◆ **GIVEN DATA**:
◆ ◆ ◆ ◆
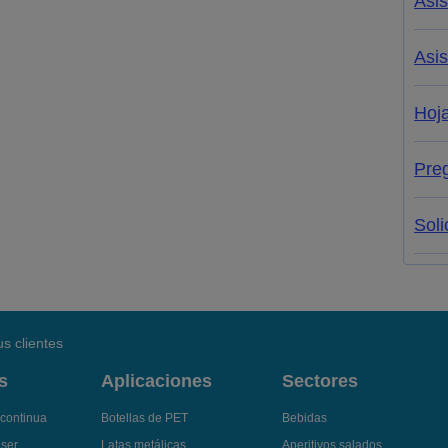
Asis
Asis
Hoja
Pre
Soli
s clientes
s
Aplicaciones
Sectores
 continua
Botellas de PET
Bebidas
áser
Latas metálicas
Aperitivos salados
◆ ◆ ◆ ◆
◆ **TASK GOAL**: Only an exact copy of the records counts as an answer. Leave out the images.

◆ **TASK RESULT**:
Asis
Asis
Hoja
Pre
Soli
s clientes
s
Aplicaciones
Sectores
 continua
Botellas de PET
Bebidas
áser
Latas metálicas
Aperitivos salados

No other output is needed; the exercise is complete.